Seria possível amar 15 pessoas diferentes da mesma maneira?
As mães dão aos filhos aquilo que elas acreditam que é o melhor para cada um.
Assim, aqueles que lhes parecem mais frágeis e mais carentes recebem dose extra
da sua atenção e do seu amor.
Acho que ela sempre soube que sou feita de rocha.
Que me levanto sempre. Que sou fênix e que, por isso, renasço e me reconstruo,
quaisquer que sejam os tropeços. Ela sabia que eu sobreviveria.
Lembro-me
também da última vez em que estivemos juntas, eu pedi que ela cozinhasse uma
galinha caipira do jeito que só ela sabia fazer. Ela, já muito cansada,
desconversou, contou da dificuldade de se encontrar uma galinha caipira, caipira
mesmo, e voltei para Porto Velho sem satisfazer meu desejo. Tentei, ao longo da
vida, e ainda tento imitá-la, mas em vão. Mesmo com mais e outros temperos, meu
cozido naufraga. Não é igual. Nunca será igual.
Uma das melhores lembranças
é quando eu ligava para ela contando que
iria fazer uma prova ou participar de algum processo seletivo para estudo ou
trabalho e pedia que ela rezasse por mim. Ela me dizia, sempre: Ah! Minha
filha, você quer que eu reze, eu rezo.
Mas não precisa, você vai passar! Queria eu acreditar tanto em mim como
minha mãe acreditava. E, de fato, eu ia passando, o que só reforçava o seu
engano e garantia a repetição da fala, na próxima vez: Você vai passar, minha
filha! É isso: ela achava que eu era inteligente e eu gostava disso e nunca a
desmenti. Omissões a serem perdoadas.
Também
vejo em mim um pouco da sua dureza, principalmente nas relações, na incapacidade do perdão.

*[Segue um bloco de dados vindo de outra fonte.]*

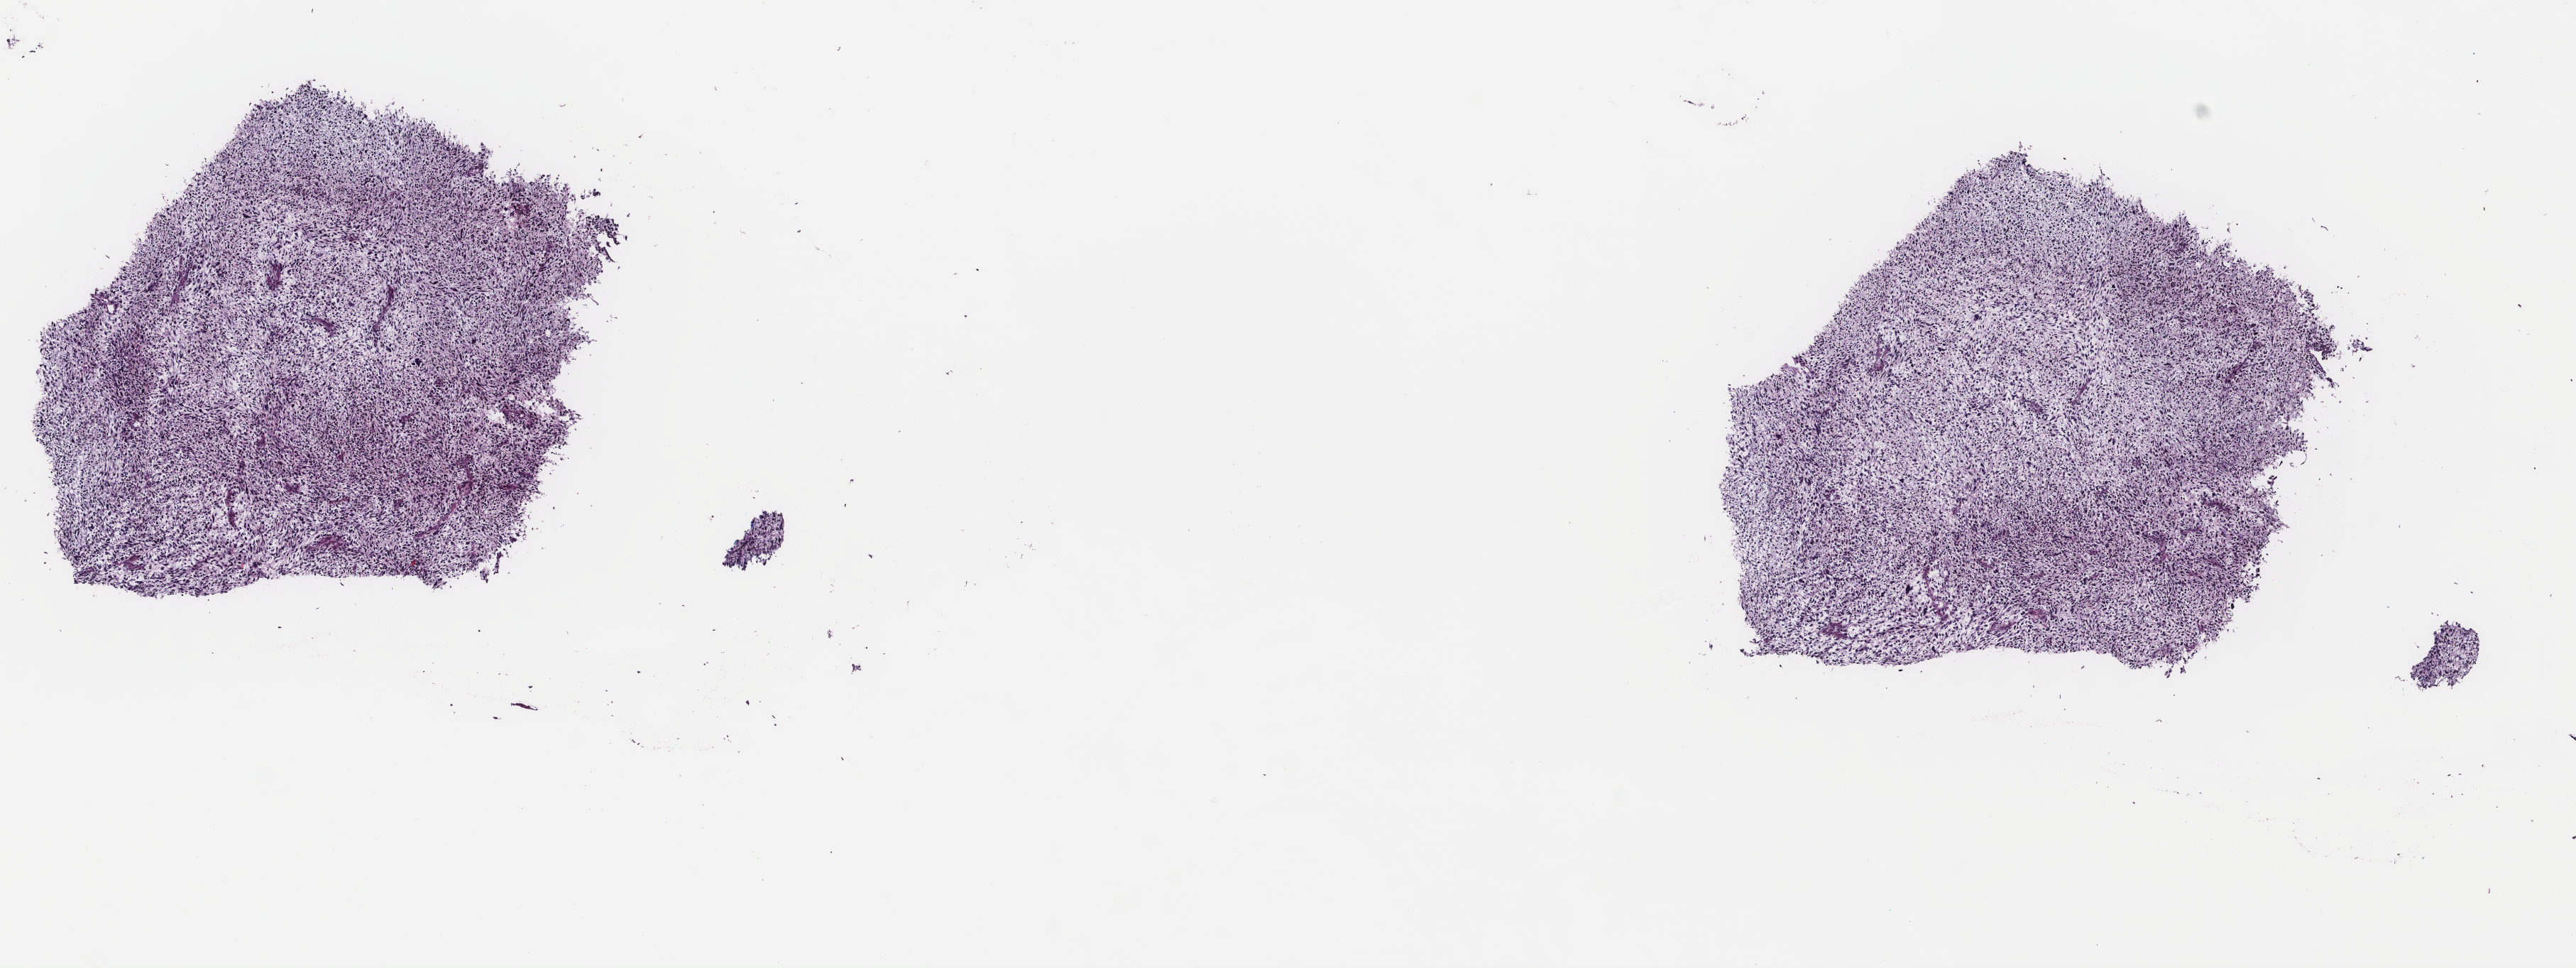
H&E-stained whole-slide image — shown as a low-resolution overview of the whole scanned area (about 14.4 x 5.4 mm, acquisition: 40x scan), frozen section, sample: primary tumour, retroperitoneum and peritoneum. Female, age 61 years at initial diagnosis. Pathologist review of this section (percent, as recorded): tumour cells 90%, tumour nuclei 90%, normal cells 0%, stromal cells 10%, necrosis 0%. Inflammatory infiltration, as recorded: lymphocyte infiltration 0%, monocyte infiltration 0%, neutrophil infiltration 0%.
Histologic diagnosis: Dedifferentiated liposarcoma.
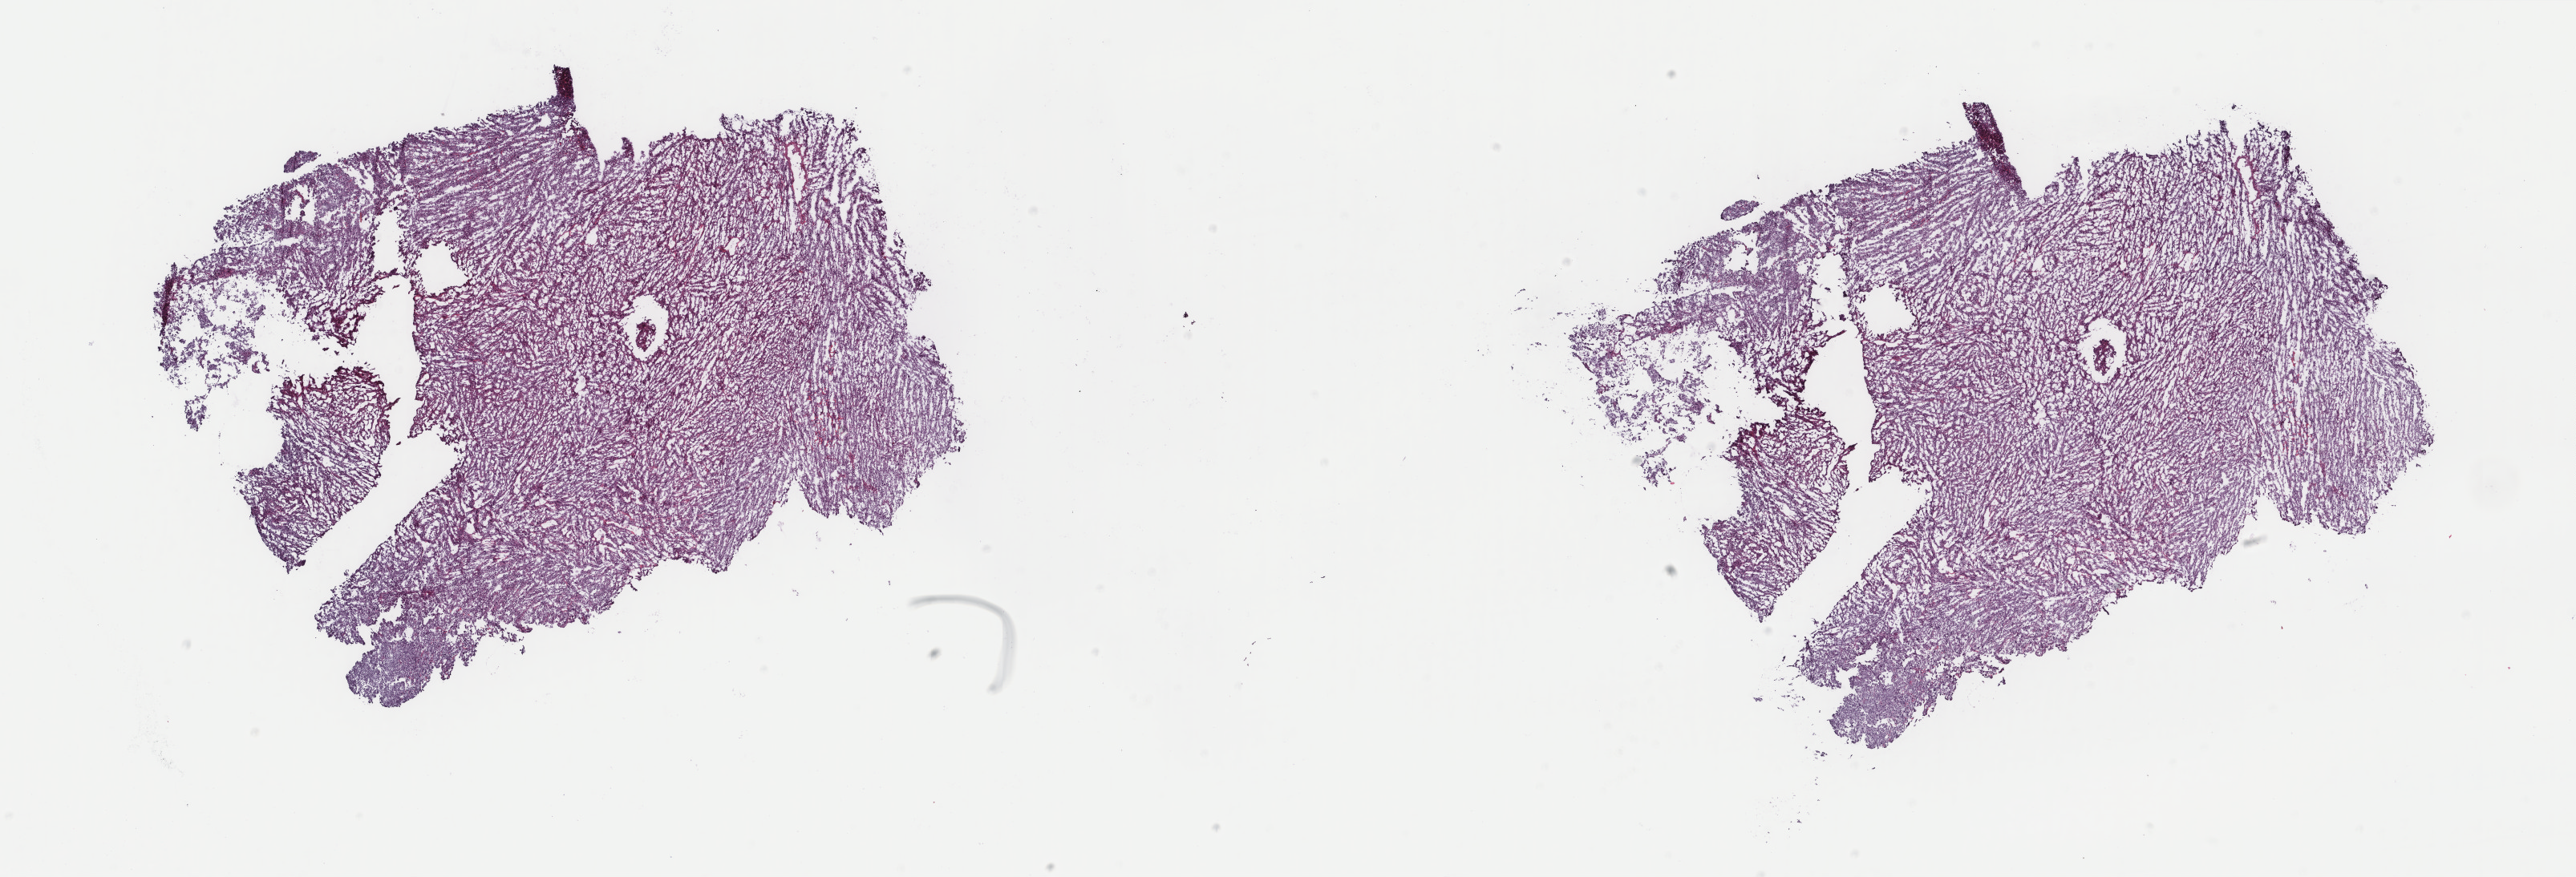
Whole-slide histology image, H&E — whole scanned area (about 25.5 x 8.7 mm, from a 40x scan) shown as a low-resolution overview; frozen section from the top of the tissue portion; sample: primary tumour, uterus. Patient: female, age at initial diagnosis 63 years. Composition of this section per pathologist review: tumour cells 100%, tumour nuclei 95%, normal cells 0%, stromal cells 0%, necrosis 0%. Inflammatory infiltration, as recorded: lymphocyte infiltration 0%, monocyte infiltration 0%, neutrophil infiltration 0%.
Diagnosis: Leiomyosarcoma, NOS.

Suas dificuldades
com o meu pai, ela as transformou todas em lamentos e nos fez sentir por ele o
que ela mesma sentia. Demorei muito para compreender que os meus sentimentos em
relação ao meu pai não eram, de fato, meus. Tarde demais.
A meditação e a
oração são as possibilidades nas quais busco hoje essa compreensão. Também é na
religiosidade que tenho ancorado uma esperança de reencontrá-la, de
reencontrá-los a ambos, minha mãe e meu pai. Sonho com o dia da minha passagem
como um dia de reencontro. Tenho esperança de ser digna dessa dádiva. De ser
merecedora desse presente: abraçá-los e dizer apenas palavras de amor, de
perdão e de autoperdão. E enfim, saber e sentir que está tudo certo. Que tudo
está no seu devido lugar.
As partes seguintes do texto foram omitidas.